§ **TRY IT**
Reproduce each of the following records verbatim, preserving every line without alteration.

** Opening DATA SECTION block **

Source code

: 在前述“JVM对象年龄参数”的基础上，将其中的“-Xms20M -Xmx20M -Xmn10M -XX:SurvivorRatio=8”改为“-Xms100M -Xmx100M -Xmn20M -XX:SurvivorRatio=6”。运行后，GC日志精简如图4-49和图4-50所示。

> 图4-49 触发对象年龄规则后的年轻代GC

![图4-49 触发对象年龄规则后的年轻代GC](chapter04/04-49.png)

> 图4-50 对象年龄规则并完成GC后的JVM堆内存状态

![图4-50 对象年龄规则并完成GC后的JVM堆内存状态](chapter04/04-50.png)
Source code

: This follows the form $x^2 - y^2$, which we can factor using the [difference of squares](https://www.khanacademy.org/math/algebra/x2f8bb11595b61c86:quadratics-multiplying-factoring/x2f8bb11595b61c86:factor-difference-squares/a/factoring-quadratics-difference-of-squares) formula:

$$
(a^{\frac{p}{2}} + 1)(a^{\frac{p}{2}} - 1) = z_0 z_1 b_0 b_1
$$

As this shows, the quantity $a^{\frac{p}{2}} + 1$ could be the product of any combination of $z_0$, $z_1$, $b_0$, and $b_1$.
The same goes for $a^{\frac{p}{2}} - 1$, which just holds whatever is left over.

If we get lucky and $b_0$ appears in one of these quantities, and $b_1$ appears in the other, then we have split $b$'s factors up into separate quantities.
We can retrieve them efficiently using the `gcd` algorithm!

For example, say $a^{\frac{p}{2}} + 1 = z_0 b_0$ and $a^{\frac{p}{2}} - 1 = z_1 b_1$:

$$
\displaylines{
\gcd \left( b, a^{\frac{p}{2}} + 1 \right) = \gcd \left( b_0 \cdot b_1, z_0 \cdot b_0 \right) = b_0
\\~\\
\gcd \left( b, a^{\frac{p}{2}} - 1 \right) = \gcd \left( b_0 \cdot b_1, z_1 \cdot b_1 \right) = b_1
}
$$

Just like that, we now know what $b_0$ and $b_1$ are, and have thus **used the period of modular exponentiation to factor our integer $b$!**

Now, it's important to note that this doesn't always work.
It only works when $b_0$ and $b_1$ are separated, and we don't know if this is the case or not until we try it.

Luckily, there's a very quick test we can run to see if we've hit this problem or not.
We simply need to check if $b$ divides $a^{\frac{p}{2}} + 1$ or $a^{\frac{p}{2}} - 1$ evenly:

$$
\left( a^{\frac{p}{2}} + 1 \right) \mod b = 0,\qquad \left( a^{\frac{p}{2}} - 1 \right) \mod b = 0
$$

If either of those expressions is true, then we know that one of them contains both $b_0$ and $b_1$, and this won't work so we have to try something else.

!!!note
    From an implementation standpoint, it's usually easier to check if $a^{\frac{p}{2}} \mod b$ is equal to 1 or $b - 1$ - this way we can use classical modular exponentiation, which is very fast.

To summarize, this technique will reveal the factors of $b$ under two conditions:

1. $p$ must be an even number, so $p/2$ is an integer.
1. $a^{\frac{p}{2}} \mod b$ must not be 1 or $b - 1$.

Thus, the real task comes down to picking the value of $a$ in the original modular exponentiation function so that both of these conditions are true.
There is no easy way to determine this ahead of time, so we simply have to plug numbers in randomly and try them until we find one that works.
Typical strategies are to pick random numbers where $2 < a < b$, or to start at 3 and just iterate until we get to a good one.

** Closing DATA SECTION block **

§ **RESPONSE**
Source code

: 在前述“JVM对象年龄参数”的基础上，将其中的“-Xms20M -Xmx20M -Xmn10M -XX:SurvivorRatio=8”改为“-Xms100M -Xmx100M -Xmn20M -XX:SurvivorRatio=6”。运行后，GC日志精简如图4-49和图4-50所示。

> 图4-49 触发对象年龄规则后的年轻代GC

![图4-49 触发对象年龄规则后的年轻代GC](chapter04/04-49.png)

> 图4-50 对象年龄规则并完成GC后的JVM堆内存状态

![图4-50 对象年龄规则并完成GC后的JVM堆内存状态](chapter04/04-50.png)
Source code

: This follows the form $x^2 - y^2$, which we can factor using the [difference of squares](https://www.khanacademy.org/math/algebra/x2f8bb11595b61c86:quadratics-multiplying-factoring/x2f8bb11595b61c86:factor-difference-squares/a/factoring-quadratics-difference-of-squares) formula:

$$
(a^{\frac{p}{2}} + 1)(a^{\frac{p}{2}} - 1) = z_0 z_1 b_0 b_1
$$

As this shows, the quantity $a^{\frac{p}{2}} + 1$ could be the product of any combination of $z_0$, $z_1$, $b_0$, and $b_1$.
The same goes for $a^{\frac{p}{2}} - 1$, which just holds whatever is left over.

If we get lucky and $b_0$ appears in one of these quantities, and $b_1$ appears in the other, then we have split $b$'s factors up into separate quantities.
We can retrieve them efficiently using the `gcd` algorithm!

For example, say $a^{\frac{p}{2}} + 1 = z_0 b_0$ and $a^{\frac{p}{2}} - 1 = z_1 b_1$:

$$
\displaylines{
\gcd \left( b, a^{\frac{p}{2}} + 1 \right) = \gcd \left( b_0 \cdot b_1, z_0 \cdot b_0 \right) = b_0
\\~\\
\gcd \left( b, a^{\frac{p}{2}} - 1 \right) = \gcd \left( b_0 \cdot b_1, z_1 \cdot b_1 \right) = b_1
}
$$

Just like that, we now know what $b_0$ and $b_1$ are, and have thus **used the period of modular exponentiation to factor our integer $b$!**

Now, it's important to note that this doesn't always work.
It only works when $b_0$ and $b_1$ are separated, and we don't know if this is the case or not until we try it.

Luckily, there's a very quick test we can run to see if we've hit this problem or not.
We simply need to check if $b$ divides $a^{\frac{p}{2}} + 1$ or $a^{\frac{p}{2}} - 1$ evenly:

$$
\left( a^{\frac{p}{2}} + 1 \right) \mod b = 0,\qquad \left( a^{\frac{p}{2}} - 1 \right) \mod b = 0
$$

If either of those expressions is true, then we know that one of them contains both $b_0$ and $b_1$, and this won't work so we have to try something else.

!!!note
    From an implementation standpoint, it's usually easier to check if $a^{\frac{p}{2}} \mod b$ is equal to 1 or $b - 1$ - this way we can use classical modular exponentiation, which is very fast.

To summarize, this technique will reveal the factors of $b$ under two conditions:

1. $p$ must be an even number, so $p/2$ is an integer.
1. $a^{\frac{p}{2}} \mod b$ must not be 1 or $b - 1$.

Thus, the real task comes down to picking the value of $a$ in the original modular exponentiation function so that both of these conditions are true.
There is no easy way to determine this ahead of time, so we simply have to plug numbers in randomly and try them until we find one that works.
Typical strategies are to pick random numbers where $2 < a < b$, or to start at 3 and just iterate until we get to a good one.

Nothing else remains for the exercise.